For secondary school students, I define cosine and sine as the *x* and
*y*-components of the point *A* (cos *θ*, sin *θ*) on the unit circle *x*² +
*y*² = 1, and the tangent function as the quotient of sine over cosine.

```
\begin{tikzpicture}[scale=3]
\coordinate (O) at (0,0);
\coordinate (H) at (0.6,0);
\coordinate (A) at (0.6,0.8);
\coordinate (E) at (1,0);
\coordinate (T) at (1,0.8/0.6);
\draw (O) circle (1);
\draw[->] (-1.3,0) -- (1.3,0) node [right]{$x$};
\draw[->] (0,-1.3) -- (0,1.3) node [above]{$y$};
\begin{scope}[thick]
\draw (O) node [below left] {$O$}
-- (H) node [below right] {$H$}
node [below, midway] {$\cos \theta$}
-- (A) node [below, midway, sloped] {$\sin \theta$}
node [above=5pt] {$A$}
-- cycle node [above left, midway] {$1$};
\begin{scope}
\clip (O) -- (A) -- (H) -- cycle;
\draw (O) circle (0.1) node[right=7pt, above=5pt, anchor=west] {\small $\theta$};
\end{scope}
\draw (H) rectangle ++(-0.1,0.1);
\draw (E) rectangle ++(-0.1,0.1);
\draw (E) node [below right] {$E$}
-- (T) node [below, midway, sloped] {$\tan \theta$}
node [above, right] {$T$}
-- (A);
\end{scope}
\end{tikzpicture}
```

This definition allows us to retrieve the famous “sohcahtoa” mnemonics and some
elementary trigonometry identies like the Pythagorean identity and the
complementary angle identity sin(90° − *θ*) = cos *θ* for all real-valued *θ*.

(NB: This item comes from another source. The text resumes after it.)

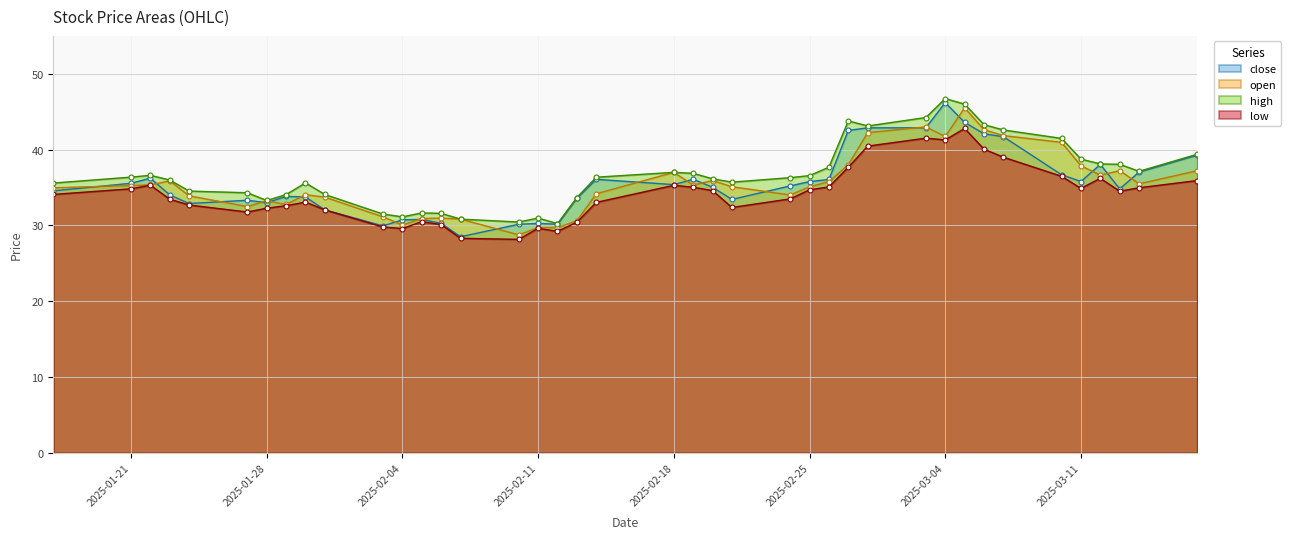

Reading left to right, extract all data points from this chart.

close: 34.6	35.6	36.2	34.0	32.9	33.3	33.0	33.8	33.8	32.0	29.9	30.7	30.8	30.3	28.5	30.1	30.3	30.2	33.6	36.1	35.4	36.1	35.0	33.4	35.2	35.8	36.1	42.5	42.9	42.9	46.2	43.6	42.1	41.7	36.7	35.8	38.0	34.8	37.0	39.3
open: 35.0	35.3	35.4	35.9	33.9	32.5	33.2	32.8	34.1	33.7	31.1	30.1	30.9	31.0	30.8	28.8	29.7	29.7	30.6	34.2	37.0	35.3	35.9	35.1	34.0	35.1	35.8	38.0	42.2	43.0	41.7	45.5	42.6	41.9	41.0	37.9	36.6	37.2	35.5	37.2
high: 35.6	36.4	36.6	36.0	34.5	34.3	33.3	34.1	35.6	34.1	31.5	31.1	31.6	31.6	30.8	30.4	31.0	30.2	33.7	36.4	37.0	36.9	36.1	35.7	36.3	36.6	37.7	43.8	43.1	44.2	46.7	46.0	43.3	42.6	41.5	38.8	38.1	38.1	37.1	39.4
low: 34.1	34.8	35.3	33.5	32.7	31.8	32.3	32.6	33.1	32.0	29.8	29.6	30.5	30.1	28.3	28.2	29.6	29.2	30.4	33.0	35.3	35.0	34.6	32.4	33.5	34.7	35.1	37.7	40.5	41.5	41.3	42.8	40.1	39.0	36.5	34.9	36.2	34.5	35.0	35.9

To see the previous identity for non-acute *θ*, it suffices to swap the role of
*x* and *y*. That means a reflection along the line *y* = *x* on the graph.
That might be a bit hard to imagine, so let’s consider a simpler reflection
along the real line:

```
x---→ -----x----- ←---x
A M B
```

Points *A* and *B* are reflection of each other with respect to their midpoint
*M*. One reflection flips the orientation of an arrow ‘→’/‘←’ once.

Getting back to the complementary angle identity, observe that the average of
*θ* and 90° − *θ* is 45°, and the sign of *θ* on both sides are different.
“cos(something)” represents the length of a horizontal line segment. After a
reflection along *y* = *x*, the horizontal line segment becomes vertical.

axis | x |
y |
---|---|---|

orientation | horizontal | vertical |

neighbouring angle | θ |
90° − θ |

chosen trigo funct | sin | cos |

Remarks: In the last row of the above table, “sin” and “cos” can be swapped.